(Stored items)
┏━━

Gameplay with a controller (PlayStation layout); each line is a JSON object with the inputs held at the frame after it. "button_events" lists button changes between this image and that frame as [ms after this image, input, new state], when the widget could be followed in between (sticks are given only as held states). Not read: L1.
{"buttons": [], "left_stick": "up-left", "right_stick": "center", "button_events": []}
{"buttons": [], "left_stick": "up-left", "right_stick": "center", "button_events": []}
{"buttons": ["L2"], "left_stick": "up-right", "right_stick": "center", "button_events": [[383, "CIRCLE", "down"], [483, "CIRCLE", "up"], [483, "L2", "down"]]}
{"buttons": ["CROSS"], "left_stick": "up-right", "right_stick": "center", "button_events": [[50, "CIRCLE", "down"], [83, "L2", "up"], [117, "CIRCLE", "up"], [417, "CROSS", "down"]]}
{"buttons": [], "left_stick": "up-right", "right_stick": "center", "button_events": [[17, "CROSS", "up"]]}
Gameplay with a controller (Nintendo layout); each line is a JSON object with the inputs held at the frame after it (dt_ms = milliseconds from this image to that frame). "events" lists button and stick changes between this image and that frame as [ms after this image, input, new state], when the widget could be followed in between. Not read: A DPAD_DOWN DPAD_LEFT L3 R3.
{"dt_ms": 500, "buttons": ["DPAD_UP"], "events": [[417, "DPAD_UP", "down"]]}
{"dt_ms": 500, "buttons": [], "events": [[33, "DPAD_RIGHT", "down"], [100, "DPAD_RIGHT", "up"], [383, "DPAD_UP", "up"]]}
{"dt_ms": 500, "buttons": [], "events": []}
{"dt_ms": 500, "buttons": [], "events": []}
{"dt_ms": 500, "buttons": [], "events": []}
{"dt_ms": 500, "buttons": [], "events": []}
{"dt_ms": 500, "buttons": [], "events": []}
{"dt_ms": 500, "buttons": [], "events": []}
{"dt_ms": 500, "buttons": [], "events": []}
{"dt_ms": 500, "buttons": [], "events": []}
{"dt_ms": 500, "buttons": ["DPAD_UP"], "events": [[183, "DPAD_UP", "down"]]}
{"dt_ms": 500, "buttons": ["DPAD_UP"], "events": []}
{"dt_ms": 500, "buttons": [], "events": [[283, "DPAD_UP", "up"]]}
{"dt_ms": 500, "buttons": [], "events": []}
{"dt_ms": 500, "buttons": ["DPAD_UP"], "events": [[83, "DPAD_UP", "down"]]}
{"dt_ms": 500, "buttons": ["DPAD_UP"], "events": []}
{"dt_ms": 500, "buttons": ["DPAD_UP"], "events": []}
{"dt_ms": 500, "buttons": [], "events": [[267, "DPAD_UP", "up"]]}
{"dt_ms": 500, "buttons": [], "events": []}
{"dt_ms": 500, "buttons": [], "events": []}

┗━━

[EXERCISE GOAL]: Give the number of lines in the entries above that include the string "center". No other output is expected.

[WRITTEN ANSWER]: 5